Mahashivaratri is one of the most pious of days in the Hindu calendar. It is a staunch belief that can never be easily defied by logic that birth, death and marriage are ruled by destiny. Destiny or providence is under the domain of gods and is proclaimed by their voluntary action. Hence the Hindu womenfolk in India fast daylong as each aspires only to be blessed with a husband who is an incarnation of the Lord Shiva himself. Lord Shiva is worshipped with all grandeur at temples and homes through each session of the day and throughout the night. The daylong festivities spill over to the next morning when Brahmins are offered meals and gifts to end the round of celebrations. Mahashivratri the night for worshipping Lord Shiva comes on the 14th night of the new moon during the dark half of the month of Phalguna in the Hindu calendar.

It falls on a moonless night when Hindus offer special prayer to the lord of destruction.

In legends, shivaratri wherein ratri refers to night comes when Lord Shiva is said to have performed the Tandava Nritya or the dance of prehistoric creation, protection and obliteration.

In Hindu mythology Lord Shiva had swallowed a pot of poison that had emerged from the ocean before the pot of nectar during the great mythical churning of the ocean called Samudra Manthan. He had helped in saving the world by holding this lethal venom in his throat instead of swallowing it. This had eventually turned his throat blue earning him the name Nilkantha or the blue-throated one. Mahashivratri is also a celebration of this extraordinary event by which Shiva saved the world as found in the fables.

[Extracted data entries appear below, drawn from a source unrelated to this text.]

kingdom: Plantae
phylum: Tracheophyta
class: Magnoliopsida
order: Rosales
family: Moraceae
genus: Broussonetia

Shivaratri is especially auspicious for women. Married women fast throughout the day for the well being of their husband and children. Unmarried women pray for an ideal husband like Shiva who is known to be the consort of goddesses like Kali, Parvati and Durga. It is also widely known that anyone who utters the name of Shiva during this occasion with absolute devotion is liberated from all sins. Further this pure dedication ensues in their transcending the cycle of birth and death to reach the abode of Shiva. On the day of shivaratri a three storied podium is erected around a fire among which the upper most tier represents heaven, the middle space and the bottom most is earth. Eleven urns decorate the top plank for the eleven manifestations of shiva. Bael leaves beautify the podium along with white flowers that adorn it during prayers and chanting of mantras.

Shiva is worshiped in his phallic form and shivaratri is a celebration that includes bathing the phallus. The phallus or lingam symbolizes Lord shiva and is worshipped.

It is usually made of granite, soapstone, quartz or marble. Devotees bath the lingam every three hours which continues throughout the night into the wee hours. The Lord is offered milk, curd, honey, coconut water, sandalwood paste, aatar and clarified butter along with bael leaves, flowers especially white and various seasonal fruits. Mantras are chanted all through the day by the devotees while the ambiance is created by lighting incense sticks and oil lamps. Temple bells keep ringing daylong and even through the night while worshippers keep awake by listening to stories, hymns and sacred songs.